Installation (GPU)

Note

Python users may install the cuFINUFFT package using pip install cufinufft, which contains binary wheels compiled against CUDA 10.2 on Linux. If these requirements do not work for your use case, please see the detailed instructions below.

The GPU version of FINUFFT is called cuFINUFFT, and it uses CUDA kernels (often exploiting fast GPU shared memory) to speed up spreading/interpolation operations, as well as cuFFT. See the main overview page and reference [S21] for more details. It is currently being tested on the Linux platform, but you should be able to adapt the instructions below to work on other platforms, such as Windows and macOS.

CMake installation

To automate the installation process, we use cmake. To use this, run

mkdir build
cd build
cmake -D FINUFFT_USE_CUDA=ON ..
cmake --build .

The libcufinufft.so (along with libfinufft.so) will now be present in your build directory. Note that for this to work, you must have the Nvidia CUDA toolchain installed (such as the nvcc compiler, among others). To speed up the compilation, you could replace the last command by cmake --build . -j to use all threads, or cmake --build . -j8 to specify using 8 threads, for example. To avoid building the CPU library (libfinufft.so), you can set the FINUFFT_USE_CPU flag to OFF.

In order to configure cuFINUFFT for a specific compute capability, use the CMAKE_CUDA_ARCHITECTURES flag. For example, to compile for compute capability 8.0 (supported by NVidia A100), replace the 3rd command above by

cmake -D FINUFFT_USE_CUDA=ON -D CMAKE_CUDA_ARCHITECTURES=80 ..

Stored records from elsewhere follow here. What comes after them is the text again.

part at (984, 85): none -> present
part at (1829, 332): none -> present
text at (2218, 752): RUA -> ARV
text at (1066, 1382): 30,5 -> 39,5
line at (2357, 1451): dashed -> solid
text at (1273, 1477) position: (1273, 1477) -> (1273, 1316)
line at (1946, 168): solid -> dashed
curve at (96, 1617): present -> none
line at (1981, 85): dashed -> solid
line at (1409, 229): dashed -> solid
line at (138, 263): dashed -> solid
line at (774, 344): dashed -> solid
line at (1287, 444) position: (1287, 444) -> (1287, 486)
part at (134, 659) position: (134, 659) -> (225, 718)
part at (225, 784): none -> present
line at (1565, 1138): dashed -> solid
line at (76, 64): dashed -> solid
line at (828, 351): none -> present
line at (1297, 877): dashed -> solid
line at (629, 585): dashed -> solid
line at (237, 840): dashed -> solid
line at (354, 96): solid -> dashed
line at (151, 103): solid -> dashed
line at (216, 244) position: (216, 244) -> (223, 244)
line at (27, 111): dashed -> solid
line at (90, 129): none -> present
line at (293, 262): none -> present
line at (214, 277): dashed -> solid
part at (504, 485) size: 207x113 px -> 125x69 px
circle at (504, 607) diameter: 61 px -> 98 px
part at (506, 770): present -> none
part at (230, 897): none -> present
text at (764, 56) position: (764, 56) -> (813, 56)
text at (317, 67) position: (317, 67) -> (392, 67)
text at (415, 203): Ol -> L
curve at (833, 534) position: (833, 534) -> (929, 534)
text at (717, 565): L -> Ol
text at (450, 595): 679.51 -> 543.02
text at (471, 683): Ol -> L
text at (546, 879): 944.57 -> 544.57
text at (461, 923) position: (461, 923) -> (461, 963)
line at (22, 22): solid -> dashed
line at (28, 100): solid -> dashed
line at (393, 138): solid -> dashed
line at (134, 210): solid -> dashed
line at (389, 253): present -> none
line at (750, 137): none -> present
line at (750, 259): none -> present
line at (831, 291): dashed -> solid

To find out your own device’s compute capability without having to look it up on the web, use:

nvidia-smi --query-gpu=compute_cap --format=csv,noheader

This will return a text string such as 8.6 which would incidate sm_86 architecture, thus to use CMAKE_CUDA_ARCHITECTURES=86.

Testing

To test your cuFINUFFT package, configure it with the BUILD_TESTING and FINUFFT_BUILD_TESTS flags set to ON. In other words, run

cmake -D FINUFFT_USE_CUDA=ON -D BUILD_TESTING=ON -D FINUFFT_BUILD_TESTS=ON ..

Then after compiling as above with cmake --build ., you execute the tests using

cmake --build . -t test

Note that these tests only checks if the compiled GPU code executes – it currently does not verify accuracy (i.e., whether the code executes correctly). This will be remedied shortly.

Python interface

In addition to the C interface, cuFINUFFT also comes with a Python interface. As mentioned above, this can be most easily installed by running pip install cufinufft, but it can also be installed from source. The Python interface code is located in the cupython subdirectory, so to install it, you run

cd cupython
LD_LIBRARY_PATH="../build" LIBRARY_PATH="../build" pip install .

Note that the LD_LIBRARY_PATH and LIBRARY_PATH environment variables must be set for the Python interpreter to find libcufinufft.so (assuming it has not been installed in the appropriate system directory).

Assuming pytest is installed (otherwise, just run pip install pytest), you can now test the installation by running

LD_LIBRARY_PATH="../build" pytest

Again, LD_LIBRARY_PATH must be set in order for the interpreter to find the shared library. This applies to any invocation of the Python interpreter when using the cufinufft package. (LIBRARY_PATH is no longer necessary since there is no compilation at this stage.) In contrast to the C interface tests, these check for correctness, so a successful test run signifies that the library is working correctly.